* _What needs to be done_:
In your copy, set down the entries exactly and exclude the pictures.

··· Excerpted data ···

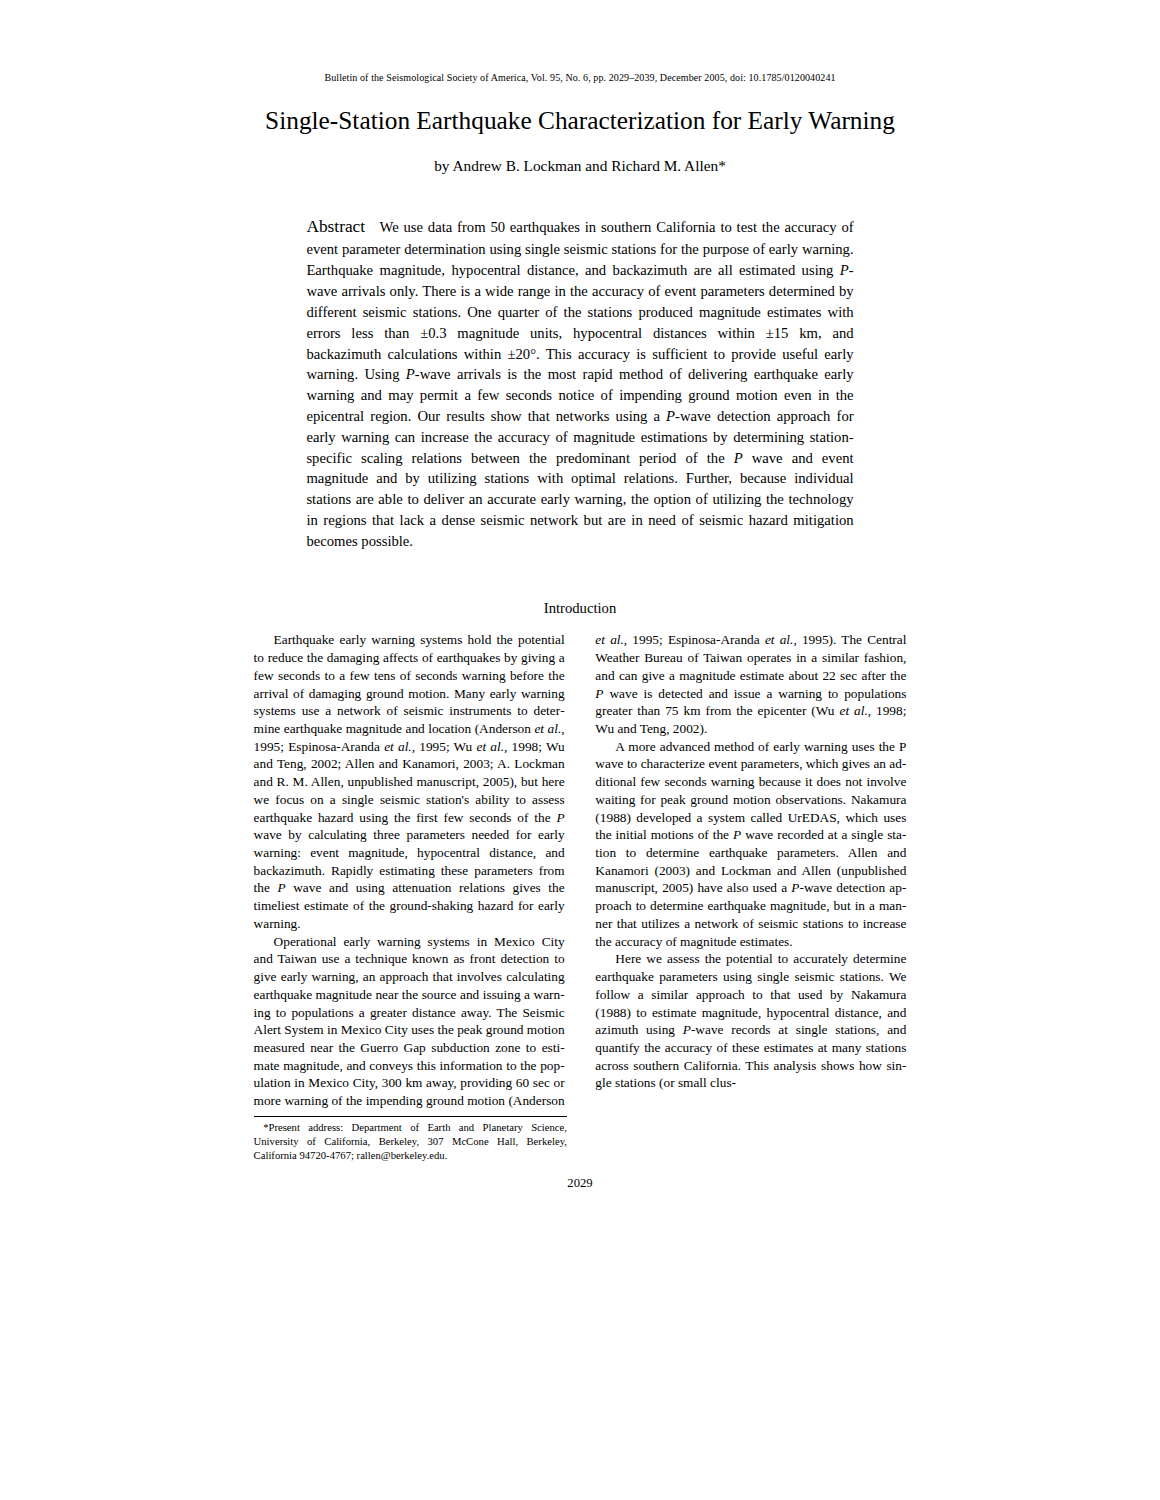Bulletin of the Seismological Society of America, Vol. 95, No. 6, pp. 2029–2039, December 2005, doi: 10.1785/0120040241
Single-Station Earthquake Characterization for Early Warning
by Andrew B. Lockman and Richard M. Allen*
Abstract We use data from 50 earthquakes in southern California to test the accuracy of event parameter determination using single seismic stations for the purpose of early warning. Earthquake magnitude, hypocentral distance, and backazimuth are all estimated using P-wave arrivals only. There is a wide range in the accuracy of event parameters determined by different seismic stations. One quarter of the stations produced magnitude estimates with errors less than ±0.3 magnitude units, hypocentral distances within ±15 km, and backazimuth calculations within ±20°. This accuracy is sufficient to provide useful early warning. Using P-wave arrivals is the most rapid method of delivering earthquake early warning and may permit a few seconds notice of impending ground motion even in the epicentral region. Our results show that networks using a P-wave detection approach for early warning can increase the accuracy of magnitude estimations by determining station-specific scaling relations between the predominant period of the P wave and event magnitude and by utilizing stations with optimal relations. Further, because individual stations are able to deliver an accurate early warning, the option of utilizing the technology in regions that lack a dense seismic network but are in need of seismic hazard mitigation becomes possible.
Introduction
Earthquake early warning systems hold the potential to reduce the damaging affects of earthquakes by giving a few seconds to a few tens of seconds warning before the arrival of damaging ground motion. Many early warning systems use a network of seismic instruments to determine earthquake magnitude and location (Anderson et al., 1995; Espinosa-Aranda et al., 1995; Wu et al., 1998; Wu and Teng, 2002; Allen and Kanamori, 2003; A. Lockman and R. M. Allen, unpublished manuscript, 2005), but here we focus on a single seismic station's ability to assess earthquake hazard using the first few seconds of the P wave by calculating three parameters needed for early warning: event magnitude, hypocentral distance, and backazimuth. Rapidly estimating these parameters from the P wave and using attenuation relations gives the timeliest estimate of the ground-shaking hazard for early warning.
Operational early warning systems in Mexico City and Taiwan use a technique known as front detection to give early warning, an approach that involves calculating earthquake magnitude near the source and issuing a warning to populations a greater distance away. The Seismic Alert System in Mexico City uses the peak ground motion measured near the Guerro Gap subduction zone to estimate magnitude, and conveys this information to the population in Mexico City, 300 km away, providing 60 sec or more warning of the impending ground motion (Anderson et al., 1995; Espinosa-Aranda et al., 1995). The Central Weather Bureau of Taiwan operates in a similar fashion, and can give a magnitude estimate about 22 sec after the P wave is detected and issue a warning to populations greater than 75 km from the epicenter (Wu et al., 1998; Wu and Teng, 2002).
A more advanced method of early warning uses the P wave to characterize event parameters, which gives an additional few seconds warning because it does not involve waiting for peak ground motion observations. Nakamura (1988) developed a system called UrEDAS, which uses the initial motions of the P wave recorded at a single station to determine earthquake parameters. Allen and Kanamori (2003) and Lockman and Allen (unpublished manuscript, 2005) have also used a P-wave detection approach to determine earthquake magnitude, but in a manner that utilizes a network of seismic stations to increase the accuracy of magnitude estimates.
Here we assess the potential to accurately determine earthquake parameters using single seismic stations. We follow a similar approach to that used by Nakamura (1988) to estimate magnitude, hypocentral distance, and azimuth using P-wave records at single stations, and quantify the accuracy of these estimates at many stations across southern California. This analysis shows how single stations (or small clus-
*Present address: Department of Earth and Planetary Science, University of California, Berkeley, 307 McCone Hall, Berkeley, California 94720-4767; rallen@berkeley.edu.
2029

···

* _Solution to the problem_:
Bulletin of the Seismological Society of America, Vol. 95, No. 6, pp. 2029–2039, December 2005, doi: 10.1785/0120040241
Single-Station Earthquake Characterization for Early Warning
by Andrew B. Lockman and Richard M. Allen*
Abstract We use data from 50 earthquakes in southern California to test the accuracy of event parameter determination using single seismic stations for the purpose of early warning. Earthquake magnitude, hypocentral distance, and backazimuth are all estimated using P-wave arrivals only. There is a wide range in the accuracy of event parameters determined by different seismic stations. One quarter of the stations produced magnitude estimates with errors less than ±0.3 magnitude units, hypocentral distances within ±15 km, and backazimuth calculations within ±20°. This accuracy is sufficient to provide useful early warning. Using P-wave arrivals is the most rapid method of delivering earthquake early warning and may permit a few seconds notice of impending ground motion even in the epicentral region. Our results show that networks using a P-wave detection approach for early warning can increase the accuracy of magnitude estimations by determining station-specific scaling relations between the predominant period of the P wave and event magnitude and by utilizing stations with optimal relations. Further, because individual stations are able to deliver an accurate early warning, the option of utilizing the technology in regions that lack a dense seismic network but are in need of seismic hazard mitigation becomes possible.
Introduction
Earthquake early warning systems hold the potential to reduce the damaging affects of earthquakes by giving a few seconds to a few tens of seconds warning before the arrival of damaging ground motion. Many early warning systems use a network of seismic instruments to determine earthquake magnitude and location (Anderson et al., 1995; Espinosa-Aranda et al., 1995; Wu et al., 1998; Wu and Teng, 2002; Allen and Kanamori, 2003; A. Lockman and R. M. Allen, unpublished manuscript, 2005), but here we focus on a single seismic station's ability to assess earthquake hazard using the first few seconds of the P wave by calculating three parameters needed for early warning: event magnitude, hypocentral distance, and backazimuth. Rapidly estimating these parameters from the P wave and using attenuation relations gives the timeliest estimate of the ground-shaking hazard for early warning.
Operational early warning systems in Mexico City and Taiwan use a technique known as front detection to give early warning, an approach that involves calculating earthquake magnitude near the source and issuing a warning to populations a greater distance away. The Seismic Alert System in Mexico City uses the peak ground motion measured near the Guerro Gap subduction zone to estimate magnitude, and conveys this information to the population in Mexico City, 300 km away, providing 60 sec or more warning of the impending ground motion (Anderson et al., 1995; Espinosa-Aranda et al., 1995). The Central Weather Bureau of Taiwan operates in a similar fashion, and can give a magnitude estimate about 22 sec after the P wave is detected and issue a warning to populations greater than 75 km from the epicenter (Wu et al., 1998; Wu and Teng, 2002).
A more advanced method of early warning uses the P wave to characterize event parameters, which gives an additional few seconds warning because it does not involve waiting for peak ground motion observations. Nakamura (1988) developed a system called UrEDAS, which uses the initial motions of the P wave recorded at a single station to determine earthquake parameters. Allen and Kanamori (2003) and Lockman and Allen (unpublished manuscript, 2005) have also used a P-wave detection approach to determine earthquake magnitude, but in a manner that utilizes a network of seismic stations to increase the accuracy of magnitude estimates.
Here we assess the potential to accurately determine earthquake parameters using single seismic stations. We follow a similar approach to that used by Nakamura (1988) to estimate magnitude, hypocentral distance, and azimuth using P-wave records at single stations, and quantify the accuracy of these estimates at many stations across southern California. This analysis shows how single stations (or small clus-
*Present address: Department of Earth and Planetary Science, University of California, Berkeley, 307 McCone Hall, Berkeley, California 94720-4767; rallen@berkeley.edu.
2029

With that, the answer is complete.